AFP reported in May that Cameroon's foreign ministry summoned the ambassador, who on May 18 alleged that government forces carried out targeted killings and other human right abuses against separatist militants.

There is the need for a civilized approach on the parts of the agitators, the government of Cameroon and the international community. There doesn't seem to be any man or group of people, who cries without a cause. It similarly goes that a man, who has repeatedly cried for help without neighbourly response or concern, becomes despondent, hardened and fiendish. This seems to have been a background to terrorism in the world today.

There is no basis justifying terror anywhere in the world, but sincerity and godliness demand sympathy with the psyche of a people, who felt cheated, humiliated and rebuffed; eventually resorted to arms. Pressure for violence may abet if they receive sympathy from a third party.

The people of Southern Cameroons, like any other oppressed group anywhere in the world, require attention.
Whereby a government through greed or political blindness is not able to orchestrate political harmony within its administration, it is expected that such regional or global bodies as African Union or the United Nations should maintain the position of a credible mediator.

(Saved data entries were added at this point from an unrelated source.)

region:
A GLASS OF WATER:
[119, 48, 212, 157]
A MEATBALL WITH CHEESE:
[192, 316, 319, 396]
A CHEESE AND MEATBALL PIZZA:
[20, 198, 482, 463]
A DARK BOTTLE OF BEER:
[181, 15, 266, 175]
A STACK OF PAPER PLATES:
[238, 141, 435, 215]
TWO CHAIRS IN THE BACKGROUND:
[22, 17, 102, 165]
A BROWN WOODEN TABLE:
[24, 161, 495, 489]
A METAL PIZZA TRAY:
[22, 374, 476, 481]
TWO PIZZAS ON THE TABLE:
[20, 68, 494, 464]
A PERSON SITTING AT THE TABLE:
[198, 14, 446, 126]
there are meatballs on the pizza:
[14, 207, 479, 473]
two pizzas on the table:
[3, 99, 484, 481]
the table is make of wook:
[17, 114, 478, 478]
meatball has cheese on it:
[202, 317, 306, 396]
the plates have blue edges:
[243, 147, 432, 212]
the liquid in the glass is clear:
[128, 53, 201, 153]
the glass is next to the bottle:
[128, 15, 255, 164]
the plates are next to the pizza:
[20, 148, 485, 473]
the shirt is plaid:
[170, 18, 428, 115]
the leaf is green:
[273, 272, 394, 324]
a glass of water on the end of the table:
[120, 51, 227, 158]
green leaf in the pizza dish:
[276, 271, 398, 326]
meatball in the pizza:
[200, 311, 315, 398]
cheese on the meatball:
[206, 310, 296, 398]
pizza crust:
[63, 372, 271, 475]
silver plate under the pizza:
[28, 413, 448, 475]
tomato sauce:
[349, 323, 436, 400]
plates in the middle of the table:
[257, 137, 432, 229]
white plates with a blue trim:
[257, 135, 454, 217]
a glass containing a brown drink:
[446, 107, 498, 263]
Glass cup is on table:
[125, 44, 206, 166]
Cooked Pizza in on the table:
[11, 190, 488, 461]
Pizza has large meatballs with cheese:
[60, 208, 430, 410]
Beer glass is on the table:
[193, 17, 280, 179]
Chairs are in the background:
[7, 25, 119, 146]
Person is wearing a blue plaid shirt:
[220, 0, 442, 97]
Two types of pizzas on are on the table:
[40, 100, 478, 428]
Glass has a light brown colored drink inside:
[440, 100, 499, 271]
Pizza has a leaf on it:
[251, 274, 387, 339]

Like African Union averted a loomed ulcerous armed conflict in The Gambia, the situation in Cameroon is begging an attention. If the agitation of the people of Southern Cameroons is allowed to develop to an advance armed struggle, the terror group Boko Haram menacing parts of Central and West Africa will receive additional fortress. The terror group is already in Cameroon.
In the same manner, governments of countries in Central and West Africa particularly Nigeria, Benin Republic, Cameroon, Niger and Tchad should ensure that local or national agitations do not develop into armed struggle, not by coercion but by diplomacy; otherwise the entire regions may become a large home to terror groups; worst than the situations in Syria and Afghanistan.

Southern Cameroonian political trouble which seems as old as colonialism and European impish distortion of the face of Africa should not be allowed to magnify African economic and political woes.

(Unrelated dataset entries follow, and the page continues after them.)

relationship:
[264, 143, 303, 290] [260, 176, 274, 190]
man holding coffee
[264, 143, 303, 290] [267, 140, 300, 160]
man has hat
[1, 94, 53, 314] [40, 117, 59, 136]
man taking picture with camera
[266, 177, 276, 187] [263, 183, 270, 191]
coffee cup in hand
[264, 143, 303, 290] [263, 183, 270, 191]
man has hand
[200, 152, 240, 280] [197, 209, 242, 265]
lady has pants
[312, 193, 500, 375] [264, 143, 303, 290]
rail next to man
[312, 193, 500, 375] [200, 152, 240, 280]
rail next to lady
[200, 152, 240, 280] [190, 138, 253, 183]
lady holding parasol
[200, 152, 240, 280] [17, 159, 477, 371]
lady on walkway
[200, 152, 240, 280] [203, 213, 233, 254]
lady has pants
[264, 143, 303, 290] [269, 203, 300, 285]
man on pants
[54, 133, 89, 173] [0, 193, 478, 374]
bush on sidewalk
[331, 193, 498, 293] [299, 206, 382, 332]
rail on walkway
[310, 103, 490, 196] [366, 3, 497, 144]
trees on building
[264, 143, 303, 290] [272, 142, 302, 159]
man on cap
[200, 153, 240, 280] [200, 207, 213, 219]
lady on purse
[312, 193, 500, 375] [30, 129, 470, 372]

Perhaps, continued violence in the Cameroons could compound the various cases of displacement of persons and families in almost all the regions of Africa.

President Paul Biya should be assisted to end political and economic problems in Southern Cameroons. He has been wonderful in the fight against terrorism in the region, albeit his unacceptable dictatorship. The international community should assist him to avert the looming crisis in his country before it destroys economic and political gains in Cameroon, and the rest of central and West African countries.

The effect of such crisis on Nigeria and other neighbouring countries will be colossal. Apart from possible spill of terrorism, negative economic impact such as accommodating refugees may remain insolvable for decades.

It is therefore proactive that the UN and AU should give sincere and urgent attention to events in Cameroon as I call for total support for the recognition of the Republic of Ambazonia.